- [Selection]:
···
The first published notice of preaching services at Huntersville occurs in the diary of the Rev. S. B. Witt, a Baptist minister. He spent a year or two in pioneer preaching in Pocahontas, Bath and Greenbrier counties, about 1823-24.

During the time of his first visit to Huntersville, there was a dancing school in progress.

The dancing master very politely suspended class when time for preaching came, and took his scholars to hear the sermon.
Soon as the preaching was over, the class reassembled and finished the lesson at a later hour.
Here is an extract from Dr. Witt’s diary:

SEPTEMBER 18, 1824 – Preached to-day at Huntersville to a considerable congregation. At this place there is a dancing school just commencing, and as soon as the meeting was over the greater part of the congregation returned to the ball room and commenced dancing. Oh, that I may be the honored instrument in the hands of the Almighty of bringing them to the knowledge of the truth.

Dr. Witt became a noted minister in Prince Edward County, and gathered a church of seven or eight hundred members on Sandy River. The writer, while a student at the seminary, heard Dr. Witt preach the memorial sermon of a wealthy citizen, who committed suicide on his wife’s grave a short time after her death. The writer led the singing of the hymns.
···
- [Problems and tasks]:
1. According to the Huntersville passage, in which county did Dr. Witt become a noted minister?
2. Duplicate everything in the Huntersville passage from "Soon as the preaching" down to "of the hymns.".

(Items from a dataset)
···
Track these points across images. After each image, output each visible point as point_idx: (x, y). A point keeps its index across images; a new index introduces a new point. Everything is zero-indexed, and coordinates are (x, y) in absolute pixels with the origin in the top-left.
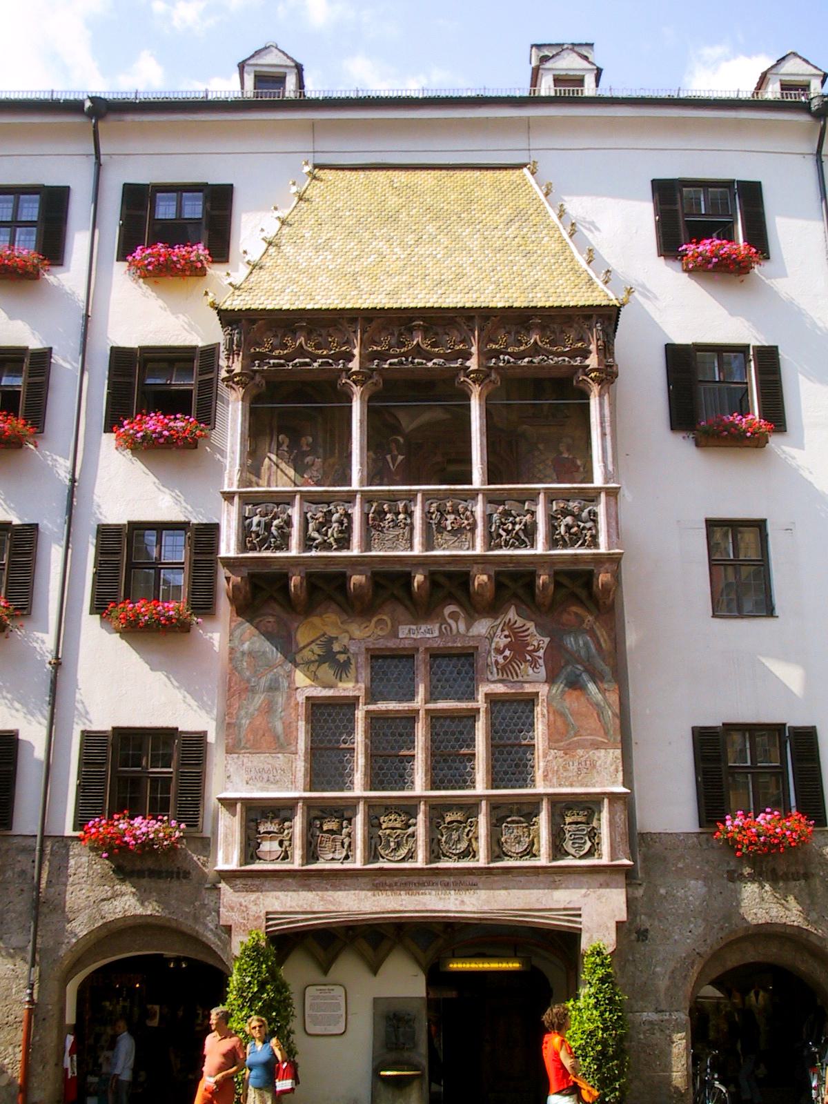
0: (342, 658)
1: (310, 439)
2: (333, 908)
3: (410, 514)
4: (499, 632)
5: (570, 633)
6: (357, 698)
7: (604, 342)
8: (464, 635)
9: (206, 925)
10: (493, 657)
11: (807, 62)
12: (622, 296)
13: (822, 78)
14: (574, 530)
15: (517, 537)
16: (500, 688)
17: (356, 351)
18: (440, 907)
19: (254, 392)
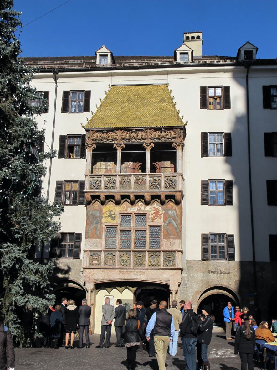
···
- [Solved tasks]:
1. Prince Edward County.

2.
Soon as the preaching was over, the class reassembled and finished the lesson at a later hour.
Here is an extract from Dr. Witt’s diary:

SEPTEMBER 18, 1824 – Preached to-day at Huntersville to a considerable congregation. At this place there is a dancing school just commencing, and as soon as the meeting was over the greater part of the congregation returned to the ball room and commenced dancing. Oh, that I may be the honored instrument in the hands of the Almighty of bringing them to the knowledge of the truth.

Dr. Witt became a noted minister in Prince Edward County, and gathered a church of seven or eight hundred members on Sandy River. The writer, while a student at the seminary, heard Dr. Witt preach the memorial sermon of a wealthy citizen, who committed suicide on his wife’s grave a short time after her death. The writer led the singing of the hymns.